------ Record set ------

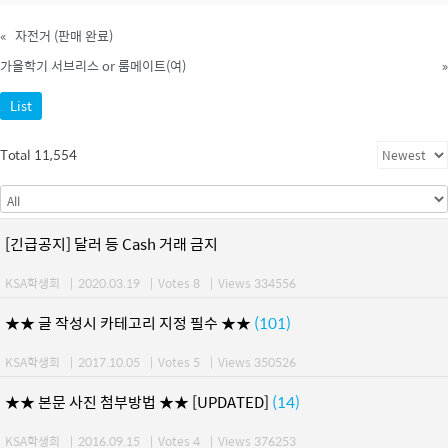
«
자전거 (판매 완료)
가을학기 서브리스 or 룸메이트(여)
»
List
Total 11,554
[긴급공지] 달러 등 Cash 거래 금지
KSA학생회
|
2020.03.19
|
Votes 8
|
Views 334556
★★ 글 작성시 카테고리 지정 필수 ★★
(101)
KSA학생회
|
2017.10.05
|
Votes 5
|
Views 350526
★★ 본문 사진 첨부방법 ★★ [UPDATED]
(14)
KSA학생회
|
2016.09.15
|
Votes 4
|
Views 376253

------

- **The problem**: Can you write out all the rows again, substituting "Likes" for every "Votes" and changing nothing else? Leave the pictures out.

- **Exercise response**:
«
자전거 (판매 완료)
가을학기 서브리스 or 룸메이트(여)
»
List
Total 11,554
[긴급공지] 달러 등 Cash 거래 금지
KSA학생회
|
2020.03.19
|
Likes 8
|
Views 334556
★★ 글 작성시 카테고리 지정 필수 ★★
(101)
KSA학생회
|
2017.10.05
|
Likes 5
|
Views 350526
★★ 본문 사진 첨부방법 ★★ [UPDATED]
(14)
KSA학생회
|
2016.09.15
|
Likes 4
|
Views 376253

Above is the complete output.